المرصد السوري لحقوق الانسان
The Syrian Observatory For Human Rights

The Syrian refugee crisis might be permanent for Turkey

About 78 percent of Turkey’s 1.8 million Syrian refugees may have no intent of returning home even if war were to end, according to new survey, covering 375 who were lucky enough to be staying in a refugee camp.
 
 Turkey is host to a growing number of Syrian refugees crossing over the border, which has now totaled 2 million since the beginning Syrian civil war in 2011 with the uprising against the regime, and the subsequent sweeping invasions of the Islamic State of Iraq and the Levant (ISIL).Particularly ISIL’s eventually doomed siege of the Syrian Kurdish Kobani caused a mass influx into Turkey’s Suruç town of Şanlıurfa, right across the border, starting in late 2014.

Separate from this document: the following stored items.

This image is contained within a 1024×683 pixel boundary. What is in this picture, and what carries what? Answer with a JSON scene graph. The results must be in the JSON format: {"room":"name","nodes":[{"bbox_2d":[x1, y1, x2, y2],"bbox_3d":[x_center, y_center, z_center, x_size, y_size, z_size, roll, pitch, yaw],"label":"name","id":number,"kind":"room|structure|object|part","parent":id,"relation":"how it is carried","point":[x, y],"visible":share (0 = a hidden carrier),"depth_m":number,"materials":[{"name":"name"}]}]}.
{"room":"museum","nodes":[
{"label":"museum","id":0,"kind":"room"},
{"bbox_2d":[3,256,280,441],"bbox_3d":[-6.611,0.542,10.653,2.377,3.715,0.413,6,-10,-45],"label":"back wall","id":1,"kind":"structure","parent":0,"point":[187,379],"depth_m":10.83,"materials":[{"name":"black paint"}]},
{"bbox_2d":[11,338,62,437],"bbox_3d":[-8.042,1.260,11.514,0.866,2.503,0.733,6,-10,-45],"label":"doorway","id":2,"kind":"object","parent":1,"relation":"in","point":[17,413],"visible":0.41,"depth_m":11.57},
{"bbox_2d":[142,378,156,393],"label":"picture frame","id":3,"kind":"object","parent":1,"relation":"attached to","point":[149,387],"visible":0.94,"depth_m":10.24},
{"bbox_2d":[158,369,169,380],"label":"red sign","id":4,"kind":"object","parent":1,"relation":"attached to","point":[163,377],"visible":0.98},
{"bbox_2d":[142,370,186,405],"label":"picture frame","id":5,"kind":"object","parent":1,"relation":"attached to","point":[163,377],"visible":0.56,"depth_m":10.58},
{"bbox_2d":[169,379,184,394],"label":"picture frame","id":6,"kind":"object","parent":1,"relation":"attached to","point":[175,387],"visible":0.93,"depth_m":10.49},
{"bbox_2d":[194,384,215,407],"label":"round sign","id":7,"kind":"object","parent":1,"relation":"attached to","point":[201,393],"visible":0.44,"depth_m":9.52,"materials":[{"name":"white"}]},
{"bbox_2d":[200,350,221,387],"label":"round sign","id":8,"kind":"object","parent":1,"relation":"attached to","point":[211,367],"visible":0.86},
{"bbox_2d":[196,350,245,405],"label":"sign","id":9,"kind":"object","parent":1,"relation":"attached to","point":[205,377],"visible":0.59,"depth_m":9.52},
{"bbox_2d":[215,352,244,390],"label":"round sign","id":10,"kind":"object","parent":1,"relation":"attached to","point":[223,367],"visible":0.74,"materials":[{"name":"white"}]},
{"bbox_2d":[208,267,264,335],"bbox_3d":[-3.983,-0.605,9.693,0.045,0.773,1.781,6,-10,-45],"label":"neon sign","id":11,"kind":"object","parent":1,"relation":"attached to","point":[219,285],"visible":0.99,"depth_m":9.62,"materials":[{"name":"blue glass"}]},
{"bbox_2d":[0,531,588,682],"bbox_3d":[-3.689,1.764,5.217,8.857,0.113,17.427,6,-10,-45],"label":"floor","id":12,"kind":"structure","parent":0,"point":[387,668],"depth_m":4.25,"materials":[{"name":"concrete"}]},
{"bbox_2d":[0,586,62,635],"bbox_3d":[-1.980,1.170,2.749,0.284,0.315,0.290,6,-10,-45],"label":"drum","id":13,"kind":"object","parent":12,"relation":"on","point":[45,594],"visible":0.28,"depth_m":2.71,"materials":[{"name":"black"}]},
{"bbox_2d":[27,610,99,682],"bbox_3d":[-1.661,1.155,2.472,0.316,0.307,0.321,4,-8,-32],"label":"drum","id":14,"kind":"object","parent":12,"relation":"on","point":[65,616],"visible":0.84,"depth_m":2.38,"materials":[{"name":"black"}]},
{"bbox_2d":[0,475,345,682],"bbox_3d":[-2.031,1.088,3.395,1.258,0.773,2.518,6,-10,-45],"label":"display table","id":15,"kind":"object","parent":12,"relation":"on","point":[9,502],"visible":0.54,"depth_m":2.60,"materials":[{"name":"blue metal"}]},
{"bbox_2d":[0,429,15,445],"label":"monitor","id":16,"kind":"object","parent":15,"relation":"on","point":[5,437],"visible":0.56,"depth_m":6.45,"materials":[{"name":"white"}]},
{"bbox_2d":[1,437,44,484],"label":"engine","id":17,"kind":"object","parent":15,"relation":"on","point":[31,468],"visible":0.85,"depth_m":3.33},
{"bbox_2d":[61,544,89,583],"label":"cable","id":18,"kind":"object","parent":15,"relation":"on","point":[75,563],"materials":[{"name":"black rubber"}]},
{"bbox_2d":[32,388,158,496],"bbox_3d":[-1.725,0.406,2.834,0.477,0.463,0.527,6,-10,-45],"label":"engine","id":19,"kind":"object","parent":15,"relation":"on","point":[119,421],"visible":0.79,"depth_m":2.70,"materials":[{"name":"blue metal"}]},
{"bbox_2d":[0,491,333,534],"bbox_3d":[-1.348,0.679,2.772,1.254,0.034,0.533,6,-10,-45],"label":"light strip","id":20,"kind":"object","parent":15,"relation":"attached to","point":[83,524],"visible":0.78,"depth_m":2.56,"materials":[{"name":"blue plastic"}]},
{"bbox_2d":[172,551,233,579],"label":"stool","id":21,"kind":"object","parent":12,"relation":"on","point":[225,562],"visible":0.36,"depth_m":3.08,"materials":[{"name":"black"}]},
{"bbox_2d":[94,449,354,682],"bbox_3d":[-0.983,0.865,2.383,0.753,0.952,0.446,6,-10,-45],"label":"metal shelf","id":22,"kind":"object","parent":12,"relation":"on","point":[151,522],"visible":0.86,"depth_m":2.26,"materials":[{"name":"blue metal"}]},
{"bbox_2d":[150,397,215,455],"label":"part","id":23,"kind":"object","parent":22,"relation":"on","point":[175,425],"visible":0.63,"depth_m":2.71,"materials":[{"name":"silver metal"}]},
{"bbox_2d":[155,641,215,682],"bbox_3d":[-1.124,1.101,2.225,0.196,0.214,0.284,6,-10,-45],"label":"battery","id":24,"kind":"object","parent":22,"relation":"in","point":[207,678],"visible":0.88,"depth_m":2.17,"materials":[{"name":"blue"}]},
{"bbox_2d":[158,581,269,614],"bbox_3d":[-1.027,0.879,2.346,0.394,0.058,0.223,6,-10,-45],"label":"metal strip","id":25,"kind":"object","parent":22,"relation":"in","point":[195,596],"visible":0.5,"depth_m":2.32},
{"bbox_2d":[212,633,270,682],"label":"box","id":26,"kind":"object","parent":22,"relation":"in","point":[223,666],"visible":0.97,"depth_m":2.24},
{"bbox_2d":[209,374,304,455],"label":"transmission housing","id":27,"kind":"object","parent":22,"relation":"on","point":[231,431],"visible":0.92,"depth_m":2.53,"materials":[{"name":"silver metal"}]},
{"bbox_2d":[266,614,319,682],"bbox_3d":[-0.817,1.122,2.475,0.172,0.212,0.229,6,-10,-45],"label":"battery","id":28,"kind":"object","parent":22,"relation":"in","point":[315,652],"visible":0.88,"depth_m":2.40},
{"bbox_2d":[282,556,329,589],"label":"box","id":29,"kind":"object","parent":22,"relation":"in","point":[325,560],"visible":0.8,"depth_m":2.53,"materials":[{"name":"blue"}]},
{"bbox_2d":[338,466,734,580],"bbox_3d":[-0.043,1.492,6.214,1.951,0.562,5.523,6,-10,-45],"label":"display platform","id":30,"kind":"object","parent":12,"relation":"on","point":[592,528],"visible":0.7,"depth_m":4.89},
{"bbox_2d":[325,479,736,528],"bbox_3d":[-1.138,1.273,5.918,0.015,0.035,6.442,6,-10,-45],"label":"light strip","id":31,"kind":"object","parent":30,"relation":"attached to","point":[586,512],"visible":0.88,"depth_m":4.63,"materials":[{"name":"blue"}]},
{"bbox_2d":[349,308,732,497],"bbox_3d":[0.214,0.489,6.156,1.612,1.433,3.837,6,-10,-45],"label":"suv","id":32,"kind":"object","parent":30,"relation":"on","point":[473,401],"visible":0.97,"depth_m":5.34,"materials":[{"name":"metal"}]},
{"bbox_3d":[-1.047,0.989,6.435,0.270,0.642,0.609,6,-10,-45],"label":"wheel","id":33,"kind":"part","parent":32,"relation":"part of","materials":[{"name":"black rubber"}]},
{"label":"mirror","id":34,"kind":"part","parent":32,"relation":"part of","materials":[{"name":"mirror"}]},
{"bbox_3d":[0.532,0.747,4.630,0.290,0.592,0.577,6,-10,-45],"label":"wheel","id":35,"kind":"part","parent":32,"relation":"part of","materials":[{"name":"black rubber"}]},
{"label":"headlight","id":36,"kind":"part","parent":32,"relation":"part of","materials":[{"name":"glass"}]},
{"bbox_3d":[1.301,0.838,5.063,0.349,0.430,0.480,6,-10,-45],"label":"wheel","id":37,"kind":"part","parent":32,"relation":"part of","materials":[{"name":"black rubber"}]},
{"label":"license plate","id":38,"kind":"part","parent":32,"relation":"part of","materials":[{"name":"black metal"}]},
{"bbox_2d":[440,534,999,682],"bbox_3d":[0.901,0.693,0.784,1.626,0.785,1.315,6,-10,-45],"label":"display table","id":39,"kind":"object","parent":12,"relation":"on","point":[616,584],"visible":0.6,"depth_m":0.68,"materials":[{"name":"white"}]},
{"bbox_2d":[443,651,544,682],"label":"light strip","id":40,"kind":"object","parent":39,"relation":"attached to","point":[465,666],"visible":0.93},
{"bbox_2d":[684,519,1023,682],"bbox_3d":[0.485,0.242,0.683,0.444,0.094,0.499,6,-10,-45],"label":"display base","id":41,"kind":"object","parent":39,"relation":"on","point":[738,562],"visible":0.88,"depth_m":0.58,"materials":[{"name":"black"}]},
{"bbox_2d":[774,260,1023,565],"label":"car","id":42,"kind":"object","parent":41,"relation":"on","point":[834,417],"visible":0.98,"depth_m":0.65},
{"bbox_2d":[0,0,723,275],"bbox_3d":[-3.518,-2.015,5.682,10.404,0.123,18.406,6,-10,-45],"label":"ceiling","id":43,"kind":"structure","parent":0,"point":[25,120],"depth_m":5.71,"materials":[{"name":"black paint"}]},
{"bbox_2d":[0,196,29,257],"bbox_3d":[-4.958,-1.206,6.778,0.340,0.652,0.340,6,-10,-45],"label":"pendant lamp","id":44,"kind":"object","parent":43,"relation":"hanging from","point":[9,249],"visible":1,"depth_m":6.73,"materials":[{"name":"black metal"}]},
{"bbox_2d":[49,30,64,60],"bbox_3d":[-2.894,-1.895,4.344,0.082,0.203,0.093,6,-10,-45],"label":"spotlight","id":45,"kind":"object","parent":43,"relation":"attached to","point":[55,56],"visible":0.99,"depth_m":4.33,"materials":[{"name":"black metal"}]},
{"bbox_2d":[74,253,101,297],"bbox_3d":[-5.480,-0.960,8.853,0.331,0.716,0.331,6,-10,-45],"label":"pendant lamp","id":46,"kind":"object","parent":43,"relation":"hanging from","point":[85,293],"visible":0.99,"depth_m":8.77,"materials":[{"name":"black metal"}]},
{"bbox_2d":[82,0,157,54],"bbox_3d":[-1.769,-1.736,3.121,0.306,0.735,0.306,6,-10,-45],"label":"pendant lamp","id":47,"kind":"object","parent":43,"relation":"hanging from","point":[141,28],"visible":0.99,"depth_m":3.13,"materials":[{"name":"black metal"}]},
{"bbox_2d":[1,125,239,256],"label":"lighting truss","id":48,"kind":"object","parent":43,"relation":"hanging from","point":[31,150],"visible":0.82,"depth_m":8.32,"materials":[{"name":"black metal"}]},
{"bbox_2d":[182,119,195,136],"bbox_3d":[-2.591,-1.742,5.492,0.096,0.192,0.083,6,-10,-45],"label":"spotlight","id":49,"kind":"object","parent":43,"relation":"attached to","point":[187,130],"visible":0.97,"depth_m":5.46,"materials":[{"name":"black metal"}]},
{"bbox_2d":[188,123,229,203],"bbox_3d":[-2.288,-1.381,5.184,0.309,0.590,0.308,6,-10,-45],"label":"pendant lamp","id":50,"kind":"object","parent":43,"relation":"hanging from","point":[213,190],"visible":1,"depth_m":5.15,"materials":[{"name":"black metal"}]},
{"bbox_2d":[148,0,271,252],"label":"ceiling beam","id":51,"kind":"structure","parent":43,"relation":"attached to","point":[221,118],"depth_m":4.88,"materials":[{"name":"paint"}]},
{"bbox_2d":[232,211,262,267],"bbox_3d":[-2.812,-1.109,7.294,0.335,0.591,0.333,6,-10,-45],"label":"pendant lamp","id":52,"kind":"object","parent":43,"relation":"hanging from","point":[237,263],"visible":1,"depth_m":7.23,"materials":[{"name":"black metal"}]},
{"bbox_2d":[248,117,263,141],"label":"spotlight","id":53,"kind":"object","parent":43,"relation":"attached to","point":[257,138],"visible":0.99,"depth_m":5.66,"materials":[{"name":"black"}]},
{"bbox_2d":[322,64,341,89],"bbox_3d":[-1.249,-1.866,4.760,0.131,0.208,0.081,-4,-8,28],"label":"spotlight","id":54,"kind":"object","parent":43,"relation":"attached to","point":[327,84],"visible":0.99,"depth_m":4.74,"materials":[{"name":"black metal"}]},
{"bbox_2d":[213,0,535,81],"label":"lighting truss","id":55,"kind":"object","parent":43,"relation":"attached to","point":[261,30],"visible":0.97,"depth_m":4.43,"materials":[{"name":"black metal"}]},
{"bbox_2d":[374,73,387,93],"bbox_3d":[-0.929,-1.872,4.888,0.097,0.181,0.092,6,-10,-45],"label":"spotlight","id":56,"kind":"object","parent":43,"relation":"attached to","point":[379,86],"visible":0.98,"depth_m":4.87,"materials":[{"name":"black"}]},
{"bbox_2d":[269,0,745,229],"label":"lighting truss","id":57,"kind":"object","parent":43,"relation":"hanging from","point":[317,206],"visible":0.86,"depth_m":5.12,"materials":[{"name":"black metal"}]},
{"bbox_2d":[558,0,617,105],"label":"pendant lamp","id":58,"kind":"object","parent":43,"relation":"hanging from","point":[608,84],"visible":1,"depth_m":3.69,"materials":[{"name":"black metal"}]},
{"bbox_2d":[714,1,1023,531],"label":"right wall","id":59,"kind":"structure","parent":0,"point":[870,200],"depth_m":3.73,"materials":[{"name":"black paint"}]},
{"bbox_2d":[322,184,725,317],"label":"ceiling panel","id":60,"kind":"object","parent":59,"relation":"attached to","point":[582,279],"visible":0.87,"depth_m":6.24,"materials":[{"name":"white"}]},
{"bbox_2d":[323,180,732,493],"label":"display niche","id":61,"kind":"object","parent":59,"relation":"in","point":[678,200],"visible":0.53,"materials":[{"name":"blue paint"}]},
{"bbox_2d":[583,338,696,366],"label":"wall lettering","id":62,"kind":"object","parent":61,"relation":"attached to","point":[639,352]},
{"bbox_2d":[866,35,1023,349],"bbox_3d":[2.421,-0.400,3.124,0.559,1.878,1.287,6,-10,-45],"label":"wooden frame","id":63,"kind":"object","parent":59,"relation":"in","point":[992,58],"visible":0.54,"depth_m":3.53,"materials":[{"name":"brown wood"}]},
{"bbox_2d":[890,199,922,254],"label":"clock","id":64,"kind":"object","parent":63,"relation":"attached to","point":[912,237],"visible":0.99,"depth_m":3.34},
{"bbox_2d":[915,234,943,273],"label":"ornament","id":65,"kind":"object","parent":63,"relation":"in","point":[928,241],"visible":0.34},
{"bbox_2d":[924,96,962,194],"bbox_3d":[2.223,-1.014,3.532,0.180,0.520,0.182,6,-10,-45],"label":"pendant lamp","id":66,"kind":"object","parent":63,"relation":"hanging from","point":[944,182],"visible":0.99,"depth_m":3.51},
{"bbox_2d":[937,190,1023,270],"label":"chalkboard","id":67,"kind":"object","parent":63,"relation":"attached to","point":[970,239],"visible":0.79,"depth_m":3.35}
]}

Currently only 11 percent of the 1.8 million refugees are being accommodated in refugee camps. The vast number of the refugees have searched for a better life in metropolises, going as far as Istanbul.

40 percent of the refugees surveyed have stated that they had entered Tukey in the past six months while 30 percent had been in Suruç for over a year.

In spite of the difficulties they are suffering, 78 percent of the Syrian refugees surveyed have stated that, even if they had the option, they would not want to move back to Syria, while 16 percent expressing they dream of going to Europe.